Disampaikan Hanief, alhamdulillah sejak periode kepemimpinan Kyai Said Aqil Siradj, PBNU itu telah mendirikan 38 perguruan tinggi NU di seluruh Indonesia dan semuanya merupakan perguruan tinggi baru, itulah diharapkan kepada PCNU Purworejo untuk berkomitmen dan sungguh-sungguh serius untuk punya perguruan tinggi yang lebih baik, punya rumah sakit, itulah yang akan dikenang bukan hanya oleh masyarakat umum dan mungkin cucu kita.

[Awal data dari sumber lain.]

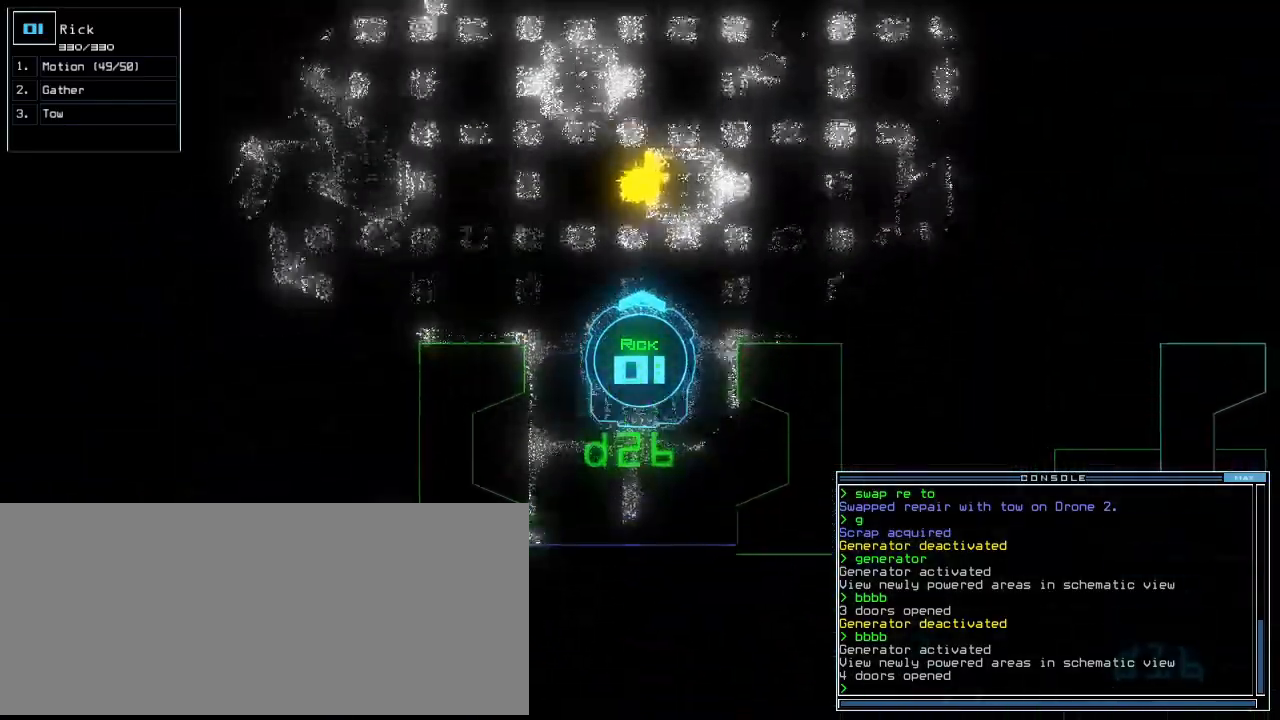
{"keys": ["g", "up"], "events": [[500, "g", "down"]]}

“Jadi amal usaha itu adalah juga bisa dinikmati bukan hanya oleh NU tapi orang luar NU, siapapun saja yang mau kuliah di perguruan tinggi NU, siapapun saja yang mau apa berobat ke rumah sakit NU dan tidak ada masalah, semuanya bisa diakomodir lebih baik,” tutur Hanief.

Disebutkan Hanief, mengapa NU baru sekarang, pada tahun 1800-an perguruan tinggi kristen jumlahnya di Indonesia sudah 80 persen, jadi yang pertama kali pendidikan modern Itu adalah orang-orang Kristen, jadi wajar kalau orang kristen itu lebih awal, pada tahun 1945 pada saat 17 Agustus 1945 Indonesia merdeka, pada saat itu hanya punya 300 dokter, sekitar 150 insinyur, punya sarjana hukum 200-an, Indonesia merdeka punya sarjana ilmu ekonomi cuman 3 orang dan semuanya itu adalah bukan lulusan lndonesia lulusan mereka semua lulusan Belanda pulang ke Indonesia. Indonesia mulai meluluskan sarjana ketika sejak 1966 tahun 60-an itu sudah mulai banyak sarjana.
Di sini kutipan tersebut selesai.